Kernelemente des Weiterentwicklungsvorschlags
- Die nachfolgend vorgestellten Reformvorschläge für § 17 Abs. 2 StromNEV und § 19 Abs. 2 Satz 2 StromNEV stellen unter Berücksichtigung der Aufkommensneutralität eine vielversprechende Möglichkeit dar, bestehende Flexibilitätshemmnisse schrittweise abzubauen sowie im zeitlichen Verlauf zunehmende Anreize für markt- und netzdienliche Flexibilitätserbringung zu setzen.

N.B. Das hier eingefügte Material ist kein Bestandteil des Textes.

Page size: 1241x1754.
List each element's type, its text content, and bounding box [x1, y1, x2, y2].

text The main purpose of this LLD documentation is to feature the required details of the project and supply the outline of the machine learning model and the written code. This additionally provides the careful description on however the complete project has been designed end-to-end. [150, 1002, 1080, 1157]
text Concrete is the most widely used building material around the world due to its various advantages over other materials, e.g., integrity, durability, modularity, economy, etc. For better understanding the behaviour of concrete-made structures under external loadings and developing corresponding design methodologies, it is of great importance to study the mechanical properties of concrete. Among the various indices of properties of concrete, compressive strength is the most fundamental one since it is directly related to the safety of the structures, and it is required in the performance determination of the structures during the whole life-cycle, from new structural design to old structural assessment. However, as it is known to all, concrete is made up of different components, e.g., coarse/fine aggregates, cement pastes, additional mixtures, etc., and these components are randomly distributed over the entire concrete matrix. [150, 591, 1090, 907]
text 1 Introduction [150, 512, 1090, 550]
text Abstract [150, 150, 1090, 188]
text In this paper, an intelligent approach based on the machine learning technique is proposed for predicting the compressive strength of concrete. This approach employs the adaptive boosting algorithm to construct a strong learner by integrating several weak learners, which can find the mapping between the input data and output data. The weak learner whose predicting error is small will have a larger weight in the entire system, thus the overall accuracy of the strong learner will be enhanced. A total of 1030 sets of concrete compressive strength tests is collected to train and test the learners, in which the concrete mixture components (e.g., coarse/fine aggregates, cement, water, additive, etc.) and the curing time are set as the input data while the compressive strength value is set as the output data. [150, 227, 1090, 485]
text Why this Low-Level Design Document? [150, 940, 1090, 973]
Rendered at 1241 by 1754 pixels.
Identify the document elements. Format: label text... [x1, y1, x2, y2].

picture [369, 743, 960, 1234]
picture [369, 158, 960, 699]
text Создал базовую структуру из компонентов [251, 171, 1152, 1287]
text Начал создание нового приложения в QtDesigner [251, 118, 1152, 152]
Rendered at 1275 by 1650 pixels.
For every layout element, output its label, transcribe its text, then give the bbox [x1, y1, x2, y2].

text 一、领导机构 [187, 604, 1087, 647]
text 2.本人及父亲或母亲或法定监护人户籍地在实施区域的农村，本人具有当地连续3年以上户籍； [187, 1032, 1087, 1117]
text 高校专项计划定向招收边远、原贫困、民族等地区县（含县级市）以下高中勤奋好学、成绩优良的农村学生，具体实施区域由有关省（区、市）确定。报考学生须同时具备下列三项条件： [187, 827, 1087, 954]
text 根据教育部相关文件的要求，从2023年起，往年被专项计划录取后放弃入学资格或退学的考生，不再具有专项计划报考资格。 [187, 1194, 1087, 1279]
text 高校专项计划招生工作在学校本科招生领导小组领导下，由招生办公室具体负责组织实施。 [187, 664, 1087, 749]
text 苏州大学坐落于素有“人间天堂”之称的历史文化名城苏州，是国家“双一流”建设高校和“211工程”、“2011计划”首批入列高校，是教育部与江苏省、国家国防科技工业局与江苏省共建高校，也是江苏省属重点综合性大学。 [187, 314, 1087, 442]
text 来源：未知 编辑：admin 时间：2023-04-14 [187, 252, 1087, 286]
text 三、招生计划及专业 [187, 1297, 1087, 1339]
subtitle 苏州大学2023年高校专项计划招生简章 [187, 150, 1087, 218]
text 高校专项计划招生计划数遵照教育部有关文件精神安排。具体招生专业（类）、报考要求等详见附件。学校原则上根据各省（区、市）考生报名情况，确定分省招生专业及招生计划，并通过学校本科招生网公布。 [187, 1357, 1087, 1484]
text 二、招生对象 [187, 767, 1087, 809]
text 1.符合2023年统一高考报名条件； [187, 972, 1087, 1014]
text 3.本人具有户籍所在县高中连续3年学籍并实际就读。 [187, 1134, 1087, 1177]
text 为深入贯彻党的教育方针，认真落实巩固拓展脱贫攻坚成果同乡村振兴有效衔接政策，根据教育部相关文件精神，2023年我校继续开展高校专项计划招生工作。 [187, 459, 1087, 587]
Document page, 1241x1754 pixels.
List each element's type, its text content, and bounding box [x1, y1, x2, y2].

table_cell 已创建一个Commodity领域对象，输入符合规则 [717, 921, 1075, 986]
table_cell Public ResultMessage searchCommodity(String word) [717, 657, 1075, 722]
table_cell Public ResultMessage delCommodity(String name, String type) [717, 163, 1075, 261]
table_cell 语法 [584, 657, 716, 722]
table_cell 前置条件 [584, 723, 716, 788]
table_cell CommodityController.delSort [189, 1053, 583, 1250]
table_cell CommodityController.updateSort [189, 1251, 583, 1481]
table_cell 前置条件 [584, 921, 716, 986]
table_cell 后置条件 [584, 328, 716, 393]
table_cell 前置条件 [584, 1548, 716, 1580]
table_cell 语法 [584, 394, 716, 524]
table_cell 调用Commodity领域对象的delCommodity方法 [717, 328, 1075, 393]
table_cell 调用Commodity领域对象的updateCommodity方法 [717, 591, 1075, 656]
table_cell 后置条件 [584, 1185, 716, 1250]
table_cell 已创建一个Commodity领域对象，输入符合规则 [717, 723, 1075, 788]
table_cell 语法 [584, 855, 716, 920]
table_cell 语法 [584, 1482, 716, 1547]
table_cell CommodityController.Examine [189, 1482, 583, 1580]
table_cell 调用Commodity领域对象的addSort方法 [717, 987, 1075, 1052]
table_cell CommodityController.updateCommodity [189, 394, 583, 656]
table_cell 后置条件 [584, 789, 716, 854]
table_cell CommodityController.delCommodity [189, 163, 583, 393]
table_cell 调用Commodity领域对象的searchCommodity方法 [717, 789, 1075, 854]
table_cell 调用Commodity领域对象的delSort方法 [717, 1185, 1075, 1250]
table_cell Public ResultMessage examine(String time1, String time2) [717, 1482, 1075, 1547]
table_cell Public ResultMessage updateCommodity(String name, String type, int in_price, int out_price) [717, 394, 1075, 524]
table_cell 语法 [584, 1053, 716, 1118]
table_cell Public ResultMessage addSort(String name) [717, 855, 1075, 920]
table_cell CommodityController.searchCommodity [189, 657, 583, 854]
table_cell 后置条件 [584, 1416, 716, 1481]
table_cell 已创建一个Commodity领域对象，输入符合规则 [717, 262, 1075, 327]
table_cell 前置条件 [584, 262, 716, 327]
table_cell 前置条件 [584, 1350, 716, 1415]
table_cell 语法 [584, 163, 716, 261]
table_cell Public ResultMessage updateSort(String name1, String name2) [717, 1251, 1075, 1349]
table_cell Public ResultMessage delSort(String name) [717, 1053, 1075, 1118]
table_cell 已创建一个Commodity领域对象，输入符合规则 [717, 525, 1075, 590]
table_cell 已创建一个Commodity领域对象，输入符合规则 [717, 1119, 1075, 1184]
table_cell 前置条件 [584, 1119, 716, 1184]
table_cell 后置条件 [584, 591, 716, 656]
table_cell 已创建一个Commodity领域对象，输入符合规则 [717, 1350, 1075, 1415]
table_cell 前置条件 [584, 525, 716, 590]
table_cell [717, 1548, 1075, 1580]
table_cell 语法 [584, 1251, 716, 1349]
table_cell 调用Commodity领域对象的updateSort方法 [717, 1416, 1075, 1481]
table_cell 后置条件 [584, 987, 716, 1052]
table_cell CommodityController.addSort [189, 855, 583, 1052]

- Kernelemente des Reformvorschlags für § 17 Abs. 2 StromNEV:
– Schrittweise Reduktion der Leistungs- und Erhöhung der Arbeitspreiskomponente bei gleichzeitiger Sicherstellung der Netzkostendeckung über periodenübergreifende Saldierung
– Einführung eines dynamischen Arbeitspreises in Niedrig- und Hochlastfenstern
– Die Zeitfenster werden durch die jeweiligen Netzbetreiber für jede Spannungsebene anhand der lokalen Netzauslastung definiert
– Auftretende Lastspitzen durch die Bereitstellung von Regelenergie und sonstigen System-dienstleistungen werden in Niedriglastfenstern bei der Netzentgeltermittlung ausgeklammert
– Der Reformvorschlag gilt zunächst nur für Unternehmen, die individuelle Netzentgelte gemäß § 19 Abs. 2 Satz 2 StromNEV beziehen; zukünftig wird eine Ausweitung auf alle Kunden des produzierenden Gewerbes und der Industrie angestrebt - Kernelemente des Reformvorschlags für § 19 Abs. 2 Satz 2 StromNEV:
– Wegfall der Benutzungsstunden und Einführung eines Schwellwerts für individuelle Netzentgelte:Anstelle der Benutzungsstundenregelung mit mehreren Sprungstellen, welche bislang selbst netzdienliche Lastspitzen „bestraft“, erfolgt die Definition eines Schwellwerts, ab dem zum Einführungszeitpunkt nur eine einzige Sprungstelle der Netzentgeltfunktion für energieflexible Unternehmen vergleichbare Reduktionen wie heute schafft
Für die über den Schwellwert hinausgehende Jahresarbeit steigen die zu entrichtenden Netzentgelte im Gegensatz zu heute kontinuierlich an
– Markt- und netzdienliches Verhalten als Voraussetzung für den Erhalt individueller Netzentgelte:Netzbetreiber weisen innerhalb eines Monats, Quartals oder Jahres jeweils ein Drittel der Zeit aus, in welcher das Netz (lastseitig) stark, mittel oder niedrig ausgelastet ist (Hochlast-, Standardlast- und Niedriglastfenster)
Energieintensive Unternehmen müssen für den Erhalt von Netzentgeltreduktionen im Vergleich zu ihrer Durchschnittslast in Hochlastfenstern die durchschnittliche aus dem Netz bezogene Last innerhalb eines Monats, Quartals oder Jahres um einen bestimmten Prozentsatz reduzieren und entsprechend in Niedriglastzeiten die durchschnittliche aus dem Netz bezogene Last erhöhen
Die Höhe der Netzentgeltreduktionen bemisst sich in Abhängigkeit der erbrachten Flexibilität und könnte beispielsweise wie heute zwischen 80 % und 90 % betragen
Die Anforderungen an die bereitzustellenden Lasterhöhungen und -reduktionen sind zum Einführungszeitpunkt relativ gering, steigen jedoch über die Jahre hinweg kontinuierlich an
Verlässliche Rahmenbedingungen bieten den heutigen Bandlastkunden eine klare Perspek-tive und schaffen die für Flexibilitätsinvestitionen notwendige Planungssicherheit
- Die Vorteile des präsentierten Weiterentwicklungsvorschlags im Vergleich zur gegenwärtigen Aus-gestaltung der Netzentgeltsystematik werden anhand eines Fallbeispiels aus der Papierindustrie veranschaulicht und diskutiert.